=== VORLIEGENDER TEXT ===
Jeder Mensch der dich kennt, hat eine Meinung zu dir.

Bist du als Anbieter oder dein Angebot bei – sagen wir – 100 Menschen bekannt, gibt es 100 Meinungen zu dir. Diese Meinungen können positiv sein, sie können auch negativ sein. Die Summe dieser Meinungen ist definiert als deine Marke. (Alle Begriffe werden hier erklärt.) Egal was du machst – ob du dich aktiv um deine Marke kümmerst oder ob du gar nichts unternimmst und sie dem Zufall überlässt – die Menschen werden bestimmte Dinge über dich denken.

Einige Menschen werden dich super finden, einige werden dich ganz furchtbar finden und andere denken sich wiederum: „Ist mir vollkommen egal.“ Die Markenentwicklung verfolgt das Ziel, genau diese Gedanken zu beeinflussen. Sie aktiv zu steuern und in eine bewusst definierte Richtung zu lenken, sodass die Zielgruppe am Ende dein Zeug kauft und nicht das der Konkurrenz.

=== AUFGABEN ===
1. Stimmen diese Aussagen mit dem Text über Marken überein? Antworte jeweils mit Ja oder Nein und zitiere die entscheidenden Worte des Textes wörtlich.
(a) Die Marke ist als Summe der Meinungen über einen Anbieter definiert.
(b) Wer nichts für seine Marke unternimmt, über den denken die Menschen nichts.
(c) Die Markenentwicklung soll erreichen, dass die Zielgruppe bei der Konkurrenz kauft.
2. Schreibe aus dem Text über Marken den Teil von „Jeder Mensch der“ bis „über dich denken.“ genau ab.

=== AUSGANGSDATEN ===

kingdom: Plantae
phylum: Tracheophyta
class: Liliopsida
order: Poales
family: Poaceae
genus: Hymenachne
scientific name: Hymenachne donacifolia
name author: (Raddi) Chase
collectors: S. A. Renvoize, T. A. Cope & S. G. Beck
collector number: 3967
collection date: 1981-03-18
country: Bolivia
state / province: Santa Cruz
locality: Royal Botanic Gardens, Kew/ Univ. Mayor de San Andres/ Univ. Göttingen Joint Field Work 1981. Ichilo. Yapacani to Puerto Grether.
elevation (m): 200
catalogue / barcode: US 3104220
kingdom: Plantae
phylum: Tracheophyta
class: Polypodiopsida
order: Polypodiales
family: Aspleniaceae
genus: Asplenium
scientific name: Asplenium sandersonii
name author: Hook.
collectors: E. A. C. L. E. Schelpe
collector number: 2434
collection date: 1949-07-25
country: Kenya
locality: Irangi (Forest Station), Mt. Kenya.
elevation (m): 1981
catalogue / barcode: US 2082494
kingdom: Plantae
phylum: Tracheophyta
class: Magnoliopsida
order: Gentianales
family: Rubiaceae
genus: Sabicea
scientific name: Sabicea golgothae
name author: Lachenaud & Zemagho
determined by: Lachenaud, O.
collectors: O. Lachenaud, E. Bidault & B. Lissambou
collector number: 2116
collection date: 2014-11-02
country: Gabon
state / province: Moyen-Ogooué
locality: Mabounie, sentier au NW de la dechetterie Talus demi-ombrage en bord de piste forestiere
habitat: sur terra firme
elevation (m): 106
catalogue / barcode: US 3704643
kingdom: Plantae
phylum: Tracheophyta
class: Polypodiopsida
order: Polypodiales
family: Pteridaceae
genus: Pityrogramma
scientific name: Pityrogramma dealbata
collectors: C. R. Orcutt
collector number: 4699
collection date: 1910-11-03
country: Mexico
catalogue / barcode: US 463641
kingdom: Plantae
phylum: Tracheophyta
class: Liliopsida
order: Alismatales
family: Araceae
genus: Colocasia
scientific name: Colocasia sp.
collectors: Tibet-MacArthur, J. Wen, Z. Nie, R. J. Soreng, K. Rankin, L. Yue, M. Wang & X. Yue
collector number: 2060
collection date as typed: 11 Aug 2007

=== LÖSUNGEN ===
1.
(a) Ja: „Die Summe dieser Meinungen ist definiert als deine Marke.“
(b) Nein: „Egal was du machst – ob du dich aktiv um deine Marke kümmerst oder ob du gar nichts unternimmst und sie dem Zufall überlässt – die Menschen werden bestimmte Dinge über dich denken.“
(c) Nein: „sodass die Zielgruppe am Ende dein Zeug kauft und nicht das der Konkurrenz.“

2.
Jeder Mensch der dich kennt, hat eine Meinung zu dir.

Bist du als Anbieter oder dein Angebot bei – sagen wir – 100 Menschen bekannt, gibt es 100 Meinungen zu dir. Diese Meinungen können positiv sein, sie können auch negativ sein. Die Summe dieser Meinungen ist definiert als deine Marke. (Alle Begriffe werden hier erklärt.) Egal was du machst – ob du dich aktiv um deine Marke kümmerst oder ob du gar nichts unternimmst und sie dem Zufall überlässt – die Menschen werden bestimmte Dinge über dich denken.